ON THE SILVER SCREEN: "SISTER" ACT
By Brian Lafferty
September 9, 2011 (San Diego) – Mozart’s Sister is the year’s leading candidate for the year’s dullest film. During the two hour running time I counted only three instances of mental stimulation and they were as brief as they could get. This is one of those movies in which there is absolutely nothing to think about.
Mozart’s Sister is a period piece that takes place in 1763. Nannerl (Marie Féret, daughter of director René Féret) is the young Wolfgang’s older sister. She’s musically talented, but the times forbid her and her female ilk from performing.
I simply could not care about the film or its characters. Maybe it’s because the focus is on an unimportant person. Nannerl is essentially a footnote in the annals of music history; the titles preceding the end credits state that she died penniless. Just as a cigar is just a good smoke, a footnote is just that, a footnote.
The color and lighting are the only aspects that offer something to look at. Cinematographer Benjamín Echazarreta’s use of candlelight is spot on. The colors are not visually arresting, but the orange glow during night scenes and the waves of blue for nighttime shots help Mozart’s Sister avoid turning into a 35-millimeter black hole.
I do question Echazarreta’s use of the handheld camera. It doesn’t work at all. The setting is far too elegant for the rough shaking. It becomes so distracting that it severely undermines the sets and color scheme that he composed with care. It doesn’t cohere with the ultra-understated tone and atmosphere.
What’s most frustrating is the film’s inability to figure out what it wants to be about. Director and screenwriter Féret introduces plots and meagerly develops them before letting them fizzle out.
One of these plots is the film’s attempt at feminism. The first thirty minutes make it appear to be a film about Nannerl striving for an equal opportunity to perform. It teases us into believing that Nannerl, a musically gifted young lady, will rebel against this suppression while her brother starts to shine (the young Mozart has very little screen time, however).

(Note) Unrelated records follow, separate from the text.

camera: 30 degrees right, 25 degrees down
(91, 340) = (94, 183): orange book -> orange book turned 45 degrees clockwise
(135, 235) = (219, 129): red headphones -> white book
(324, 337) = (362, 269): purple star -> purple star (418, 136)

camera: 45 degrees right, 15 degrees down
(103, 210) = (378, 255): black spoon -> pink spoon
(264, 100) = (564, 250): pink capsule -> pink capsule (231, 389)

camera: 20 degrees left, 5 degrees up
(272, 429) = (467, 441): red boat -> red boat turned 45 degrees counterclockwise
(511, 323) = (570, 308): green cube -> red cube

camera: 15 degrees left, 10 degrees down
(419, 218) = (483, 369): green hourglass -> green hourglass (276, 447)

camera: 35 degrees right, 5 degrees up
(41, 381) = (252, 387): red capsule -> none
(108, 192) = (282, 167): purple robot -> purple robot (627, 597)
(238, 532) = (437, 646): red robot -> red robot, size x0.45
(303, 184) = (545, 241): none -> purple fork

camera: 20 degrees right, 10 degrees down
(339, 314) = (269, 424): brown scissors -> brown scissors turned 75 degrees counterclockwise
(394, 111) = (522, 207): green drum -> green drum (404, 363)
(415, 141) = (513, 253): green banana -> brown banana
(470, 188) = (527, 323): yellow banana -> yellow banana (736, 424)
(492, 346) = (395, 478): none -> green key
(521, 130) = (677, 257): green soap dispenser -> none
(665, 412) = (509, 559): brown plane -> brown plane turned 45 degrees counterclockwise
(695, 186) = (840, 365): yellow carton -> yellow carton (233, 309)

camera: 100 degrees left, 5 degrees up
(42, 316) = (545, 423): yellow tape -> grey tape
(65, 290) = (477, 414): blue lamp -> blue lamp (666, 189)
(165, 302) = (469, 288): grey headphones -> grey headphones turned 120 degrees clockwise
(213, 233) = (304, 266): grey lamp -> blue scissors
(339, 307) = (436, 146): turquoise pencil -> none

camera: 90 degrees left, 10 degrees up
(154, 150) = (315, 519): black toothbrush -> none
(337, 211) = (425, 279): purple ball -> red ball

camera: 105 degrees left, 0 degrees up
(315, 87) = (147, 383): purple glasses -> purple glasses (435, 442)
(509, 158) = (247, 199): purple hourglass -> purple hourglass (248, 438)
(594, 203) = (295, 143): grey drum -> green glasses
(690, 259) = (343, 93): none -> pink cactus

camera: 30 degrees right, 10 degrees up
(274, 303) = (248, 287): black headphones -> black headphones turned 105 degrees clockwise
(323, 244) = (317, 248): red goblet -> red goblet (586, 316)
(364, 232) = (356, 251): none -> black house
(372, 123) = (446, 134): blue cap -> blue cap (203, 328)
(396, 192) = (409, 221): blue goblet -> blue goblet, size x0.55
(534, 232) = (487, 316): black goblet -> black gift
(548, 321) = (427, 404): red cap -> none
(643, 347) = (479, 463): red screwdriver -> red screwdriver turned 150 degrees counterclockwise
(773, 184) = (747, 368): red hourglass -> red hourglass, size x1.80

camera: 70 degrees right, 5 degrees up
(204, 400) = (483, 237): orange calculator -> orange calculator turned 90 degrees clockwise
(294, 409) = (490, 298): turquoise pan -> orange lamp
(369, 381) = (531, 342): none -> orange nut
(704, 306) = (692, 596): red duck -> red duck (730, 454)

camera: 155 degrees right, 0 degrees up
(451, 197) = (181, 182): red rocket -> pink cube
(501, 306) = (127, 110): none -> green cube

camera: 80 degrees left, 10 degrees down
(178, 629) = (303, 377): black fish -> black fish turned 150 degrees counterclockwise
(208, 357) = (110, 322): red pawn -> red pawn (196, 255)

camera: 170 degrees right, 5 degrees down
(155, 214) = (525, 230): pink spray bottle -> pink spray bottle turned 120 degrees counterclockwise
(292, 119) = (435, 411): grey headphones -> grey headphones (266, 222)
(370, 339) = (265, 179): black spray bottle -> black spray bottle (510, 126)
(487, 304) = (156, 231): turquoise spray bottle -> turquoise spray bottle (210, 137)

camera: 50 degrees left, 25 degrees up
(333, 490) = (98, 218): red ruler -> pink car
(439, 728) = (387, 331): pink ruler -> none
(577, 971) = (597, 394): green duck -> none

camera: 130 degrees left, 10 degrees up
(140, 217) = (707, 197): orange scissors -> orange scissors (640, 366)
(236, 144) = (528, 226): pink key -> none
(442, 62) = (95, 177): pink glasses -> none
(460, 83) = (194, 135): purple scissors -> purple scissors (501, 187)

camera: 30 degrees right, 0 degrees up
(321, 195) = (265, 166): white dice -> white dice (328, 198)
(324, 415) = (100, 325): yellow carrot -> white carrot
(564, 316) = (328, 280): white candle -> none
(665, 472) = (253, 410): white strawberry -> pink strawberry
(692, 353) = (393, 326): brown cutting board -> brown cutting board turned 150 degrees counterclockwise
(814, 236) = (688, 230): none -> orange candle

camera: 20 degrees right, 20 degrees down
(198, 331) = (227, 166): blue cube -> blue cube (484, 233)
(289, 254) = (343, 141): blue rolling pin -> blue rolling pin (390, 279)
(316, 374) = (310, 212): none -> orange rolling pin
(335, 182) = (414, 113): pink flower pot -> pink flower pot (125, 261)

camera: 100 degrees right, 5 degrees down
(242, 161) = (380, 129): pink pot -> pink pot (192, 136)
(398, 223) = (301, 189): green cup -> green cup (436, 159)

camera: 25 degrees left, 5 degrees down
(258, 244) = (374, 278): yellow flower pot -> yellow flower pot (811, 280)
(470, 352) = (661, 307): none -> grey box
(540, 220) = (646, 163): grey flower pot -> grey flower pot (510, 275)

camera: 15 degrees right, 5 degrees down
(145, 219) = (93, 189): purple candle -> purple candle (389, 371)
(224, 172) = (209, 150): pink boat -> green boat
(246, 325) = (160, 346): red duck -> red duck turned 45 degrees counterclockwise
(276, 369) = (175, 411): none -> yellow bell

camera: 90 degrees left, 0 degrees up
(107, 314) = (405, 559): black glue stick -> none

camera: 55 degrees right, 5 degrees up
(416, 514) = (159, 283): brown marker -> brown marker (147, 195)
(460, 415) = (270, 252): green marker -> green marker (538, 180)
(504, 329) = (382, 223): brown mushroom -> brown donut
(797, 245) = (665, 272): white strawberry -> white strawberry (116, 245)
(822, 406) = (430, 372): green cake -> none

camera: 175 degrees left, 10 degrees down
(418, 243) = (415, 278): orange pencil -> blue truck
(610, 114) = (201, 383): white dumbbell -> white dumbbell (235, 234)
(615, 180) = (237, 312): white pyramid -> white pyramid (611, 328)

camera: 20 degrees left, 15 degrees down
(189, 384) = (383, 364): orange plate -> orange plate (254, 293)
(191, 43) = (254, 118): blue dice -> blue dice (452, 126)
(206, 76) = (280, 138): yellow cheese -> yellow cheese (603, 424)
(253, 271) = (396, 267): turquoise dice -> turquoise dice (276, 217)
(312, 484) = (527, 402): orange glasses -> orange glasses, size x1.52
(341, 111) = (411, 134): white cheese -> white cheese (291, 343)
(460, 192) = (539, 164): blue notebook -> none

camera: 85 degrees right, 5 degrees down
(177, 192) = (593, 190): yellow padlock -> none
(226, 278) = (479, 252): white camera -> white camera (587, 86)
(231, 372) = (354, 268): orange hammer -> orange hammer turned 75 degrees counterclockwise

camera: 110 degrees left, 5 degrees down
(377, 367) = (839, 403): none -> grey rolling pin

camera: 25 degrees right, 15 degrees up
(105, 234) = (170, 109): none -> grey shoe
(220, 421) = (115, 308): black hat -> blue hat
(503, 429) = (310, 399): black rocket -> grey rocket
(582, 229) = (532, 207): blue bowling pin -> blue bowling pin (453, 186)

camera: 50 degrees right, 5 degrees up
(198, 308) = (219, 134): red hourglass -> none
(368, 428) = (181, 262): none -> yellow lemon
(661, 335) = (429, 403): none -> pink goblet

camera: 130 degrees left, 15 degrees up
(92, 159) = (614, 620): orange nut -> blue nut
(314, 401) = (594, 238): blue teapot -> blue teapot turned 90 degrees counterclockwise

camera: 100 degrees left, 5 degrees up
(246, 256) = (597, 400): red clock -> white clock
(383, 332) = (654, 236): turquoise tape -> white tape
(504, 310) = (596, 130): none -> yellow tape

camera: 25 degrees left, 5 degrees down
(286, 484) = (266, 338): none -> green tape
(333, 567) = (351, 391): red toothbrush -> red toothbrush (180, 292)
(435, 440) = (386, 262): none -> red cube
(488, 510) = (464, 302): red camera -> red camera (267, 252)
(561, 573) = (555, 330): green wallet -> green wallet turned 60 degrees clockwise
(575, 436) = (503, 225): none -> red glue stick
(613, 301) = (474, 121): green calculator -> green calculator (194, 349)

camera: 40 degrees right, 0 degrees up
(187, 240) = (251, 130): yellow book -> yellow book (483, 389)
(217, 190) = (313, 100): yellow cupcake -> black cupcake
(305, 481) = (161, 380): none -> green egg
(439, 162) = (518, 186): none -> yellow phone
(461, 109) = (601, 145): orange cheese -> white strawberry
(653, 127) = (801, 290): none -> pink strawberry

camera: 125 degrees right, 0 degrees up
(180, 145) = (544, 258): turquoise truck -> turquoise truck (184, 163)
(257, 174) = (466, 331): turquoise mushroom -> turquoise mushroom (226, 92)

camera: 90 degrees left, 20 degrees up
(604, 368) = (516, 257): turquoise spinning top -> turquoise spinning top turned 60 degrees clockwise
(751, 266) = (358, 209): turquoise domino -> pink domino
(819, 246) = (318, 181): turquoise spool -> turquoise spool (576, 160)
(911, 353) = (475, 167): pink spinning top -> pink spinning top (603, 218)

Then the film turns into an 18th century Tootsie in reverse, with Nannerl being disguised as a boy, which gives her the opportunity to show off her skills. The introduction to this plot was one of the only three times that my mind felt somewhat awake.
But these two plots never take off. They aren’t abandoned entirely, but they don’t have any room to fully develop. They are two hugely missed opportunities. When this becomes apparent, all emotional investment in the film is lost.
Classical music enthusiasts may get something out of Mozart’s Sister. For everyone else, your money is better spent in Vegas and your time better spent watching your friend’s home movies.
Mozart’s Sister is now playing at the Landmark Ken Cinema.
A Music Box Films release. Director: Réne Féret. Screenplay: René Féret. Original Music: Marie-Jeanne Serrero. Cinematography: Benjamîn Echazarreta. Cast: Marie Féret, Marc Barbé, Delphine Chuillot, David Moreau, and Le Dauphin. 120 minutes. Unrated.